Kame didn't answer, spying a box of crayons on the dining table that nobody had taken. That was new. He pulled them into his palm and got up from the table, heading back to his room. It didn't completely surprise him when he heard the shuffling footsteps behind him. He said nothing though, letting the new guy close the door and sit down on the floor beside him.

"What are they doing to them?" he asked warily, and Kame noticed how jittery his hands were. He was probably a smoker. Kame's hands had done the exact same thing the first few days until the prison had found a way to make every part of him shake.

Kame didn't have to answer, but where this guy was concerned, he found himself speaking anyhow. "I don't know," he said honestly. And he wasn't in any hurry to find out. He sat cross-legged before the unblemished wall, tapping the small crayon box in his hand just like a pack of Mild Sevens.

"I'm Jin."

Kame opened the crayon box, shaking out a black crayon to hold between his fingers. "I'd say nice to meet you but..."

"S'okay," Jin said as amiably as he could manage. Jin watched him bring the crayon to the wall. It had been weeks since he'd sketched. Not that what he ever did could be considered art. Kame had always drawn models and blueprints and floorplans. He was lacking in creativity, his instructors had always said. He only saw in straight, perfect lines.

He didn't know what to draw, so he let his hand draw a square. Then another. And another. Perfect, even little black squares marring the white paint. Jin was quiet beside him. Kame had drawn at least two hundred small squares on the wall by the time the other man got to his feet.

He hadn't even heard the bell for lunch. This time Jin held out his hand. "You're good at drawing squares," he said with an odd, crooked smile.

It didn't feel right to smile back, not here. Not in this hell he'd designed. But he accepted Jin's hand and got to his feet. "I'm Kamenashi."

--

The next night they took Kame to another floor for the first time.

He didn't resist, figuring it would only get worse if he tried to fight them. His heart was racing even as he tried to stay calm. They carried him out of the room like he was as small and weak as a child and strapped him to a gurney. Kame just pictured the floorplans he'd created as they wheeled him out of the common room. The straight lines he'd drawn - this corridor, hang a right, then this corridor to the elevator.

He only became truly frightened when they brought him to the intended room. It didn't make a lot of sense with the plans he designed. They'd made the ceilings way low, and the staff had to duck as they shuffled around and locked the wheels on his gurney. He started to squirm as a staff member approached with a needle, and he wanted to vomit.

He'd never been good with needles, and he recoiled as best he could, his wrists straining against the leather straps that held him down. The staff member seemed to realize his distress and only made it worse, squeezing the syringe so the slightly cloudy liquid inside sprayed out a bit.

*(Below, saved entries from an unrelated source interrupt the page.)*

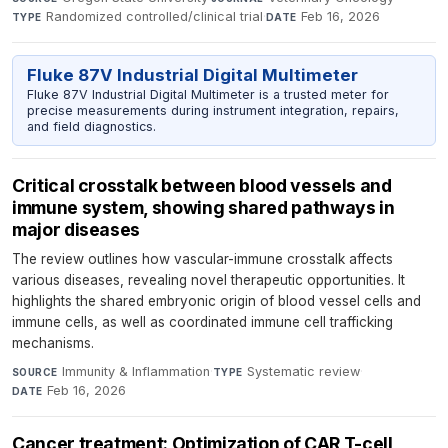
Randomized controlled/clinical trial
·
Feb 16, 2026
TYPE
DATE
Fluke 87V Industrial Digital Multimeter
Fluke 87V Industrial Digital Multimeter is a trusted meter for
precise measurements during instrument integration, repairs,
and field diagnostics.
Critical crosstalk between blood vessels and
immune system, showing shared pathways in
major diseases
The review outlines how vascular-immune crosstalk affects
various diseases, revealing novel therapeutic opportunities. It
highlights the shared embryonic origin of blood vessel cells and
immune cells, as well as coordinated immune cell trafficking
mechanisms.
Immunity & Inflammation
·
Systematic review
·
SOURCE
TYPE
Feb 16, 2026
DATE
Cancer treatment: Optimization of CAR T-cell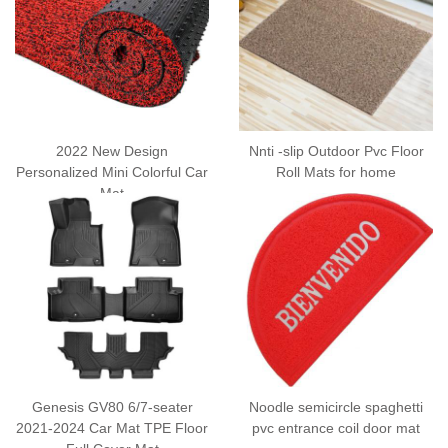
2022 New Design
Nnti -slip Outdoor Pvc Floor
Personalized Mini Colorful Car
Roll Mats for home
Mat
Genesis GV80 6/7-seater
Noodle semicircle spaghetti
2021-2024 Car Mat TPE Floor
pvc entrance coil door mat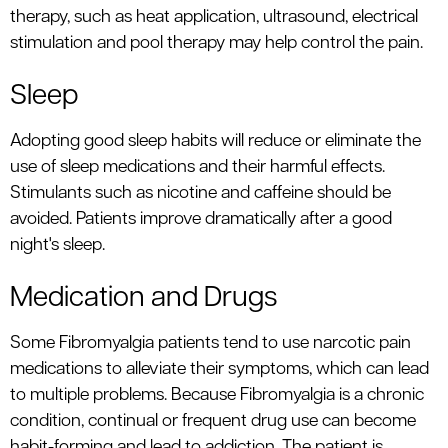
therapy, such as heat application, ultrasound, electrical
stimulation and pool therapy may help control the pain.
Sleep
Adopting good sleep habits will reduce or eliminate the
use of sleep medications and their harmful effects.
Stimulants such as nicotine and caffeine should be
avoided. Patients improve dramatically after a good
night's sleep.
Medication and Drugs
Some Fibromyalgia patients tend to use narcotic pain
medications to alleviate their symptoms, which can lead
to multiple problems. Because Fibromyalgia is a chronic
condition, continual or frequent drug use can become
habit-forming and lead to addiction. The patient is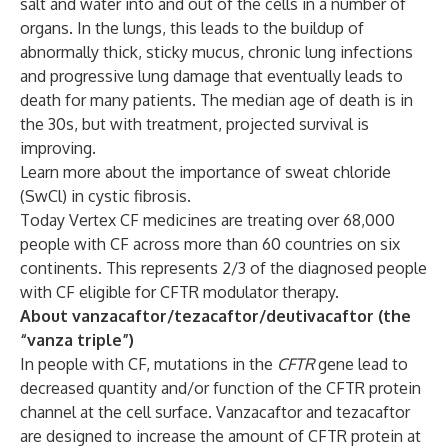
salt and water into and out of the cells in a number of
organs. In the lungs, this leads to the buildup of
abnormally thick, sticky mucus, chronic lung infections
and progressive lung damage that eventually leads to
death for many patients. The median age of death is in
the 30s, but with treatment, projected survival is
improving.
Learn more
about the importance of sweat chloride
(SwCl) in cystic fibrosis.
Today Vertex CF medicines are treating over 68,000
people with CF across more than 60 countries on six
continents. This represents 2/3 of the diagnosed people
with CF eligible for CFTR modulator therapy.
About vanzacaftor/tezacaftor/deutivacaftor (the
“vanza triple”)
In people with CF, mutations in the
CFTR
gene lead to
decreased quantity and/or function of the CFTR protein
channel at the cell surface. Vanzacaftor and tezacaftor
are designed to increase the amount of CFTR protein at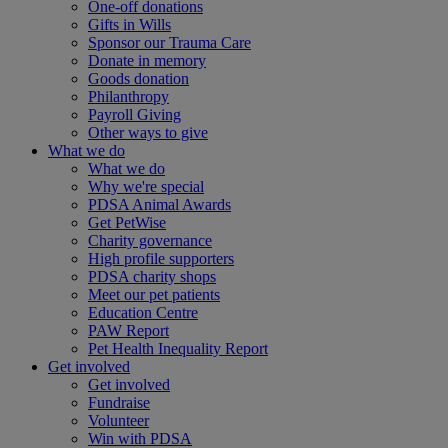
One-off donations
Gifts in Wills
Sponsor our Trauma Care
Donate in memory
Goods donation
Philanthropy
Payroll Giving
Other ways to give
What we do
What we do
Why we're special
PDSA Animal Awards
Get PetWise
Charity governance
High profile supporters
PDSA charity shops
Meet our pet patients
Education Centre
PAW Report
Pet Health Inequality Report
Get involved
Get involved
Fundraise
Volunteer
Win with PDSA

He learned quickly that whatever was in the syringe worked fast.

He screamed at the prick of the needle against the inside of his elbow, but the pain was temporary as he ended up refocusing on the low ceiling above him. It was low, Kame discovered, because there was a video screen to watch. The drug they'd given him seemed to freeze him in place, numbing more and more as he tried to wriggle in the restraints.

The screen flickered on. What were they going to make him watch? Did everyone have to watch the video? What did they do that made the prisoners in the place scream so much every night? He was about to find out, even as his entire body felt numb. He could barely blink, his focus trained on the screen.

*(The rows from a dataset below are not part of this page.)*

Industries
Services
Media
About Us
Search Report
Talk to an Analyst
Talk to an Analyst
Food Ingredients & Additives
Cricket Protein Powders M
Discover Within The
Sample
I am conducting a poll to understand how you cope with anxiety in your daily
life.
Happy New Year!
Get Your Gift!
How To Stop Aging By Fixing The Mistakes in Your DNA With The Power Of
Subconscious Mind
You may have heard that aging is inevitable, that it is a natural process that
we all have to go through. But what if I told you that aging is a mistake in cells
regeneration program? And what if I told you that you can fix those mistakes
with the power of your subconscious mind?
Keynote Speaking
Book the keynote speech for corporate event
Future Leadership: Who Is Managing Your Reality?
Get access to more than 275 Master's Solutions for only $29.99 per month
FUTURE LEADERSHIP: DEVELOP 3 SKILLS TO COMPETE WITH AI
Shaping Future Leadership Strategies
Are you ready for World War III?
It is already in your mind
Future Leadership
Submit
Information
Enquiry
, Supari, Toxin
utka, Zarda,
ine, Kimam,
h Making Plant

It was a video of a fairly isolated street, nothing extraordinary, like any street in a metro area in Japan. It seemed like a person was just walking around with a camcorder. It was only when they turned the corner that Kame recognized where they were going.

He felt ill when he saw the sign for a restaurant he'd been to a dozen times. When he'd played baseball in high school, they'd gone to the Hamada family's restaurant often. "Don't go in there," he heard himself whisper. His body was frozen, but his vocal cords still worked. That was why people were still able to scream every night.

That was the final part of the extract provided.